** ASSIGNED TASK **
As the answer, give a copy of each line below that includes the word "tuvo".

*** Begin section ***

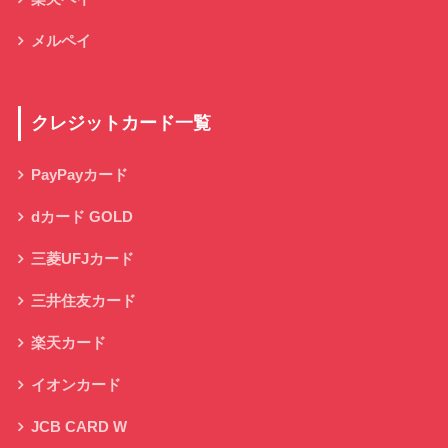
メルペイ
クレジットカード一覧
PayPayカード
dカード GOLD
三菱UFJカード
三井住友カード
楽天カード
イオンカード
JCB CARD W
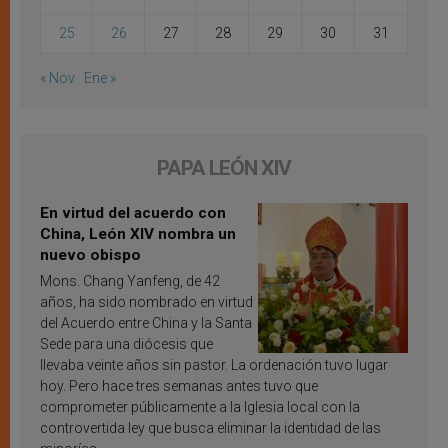
25
26
27
28
29
30
31
« Nov
Ene »
PAPA LEÓN XIV
En virtud del acuerdo con
China, León XIV nombra un
nuevo obispo
Mons. Chang Yanfeng, de 42
años, ha sido nombrado en virtud
del Acuerdo entre China y la Santa
Sede para una diócesis que
llevaba veinte años sin pastor. La ordenación tuvo lugar
hoy. Pero hace tres semanas antes tuvo que
comprometer públicamente a la Iglesia local con la
controvertida ley que busca eliminar la identidad de las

*** End section ***

** ANSWER SECTION **
llevaba veinte años sin pastor. La ordenación tuvo lugar
hoy. Pero hace tres semanas antes tuvo que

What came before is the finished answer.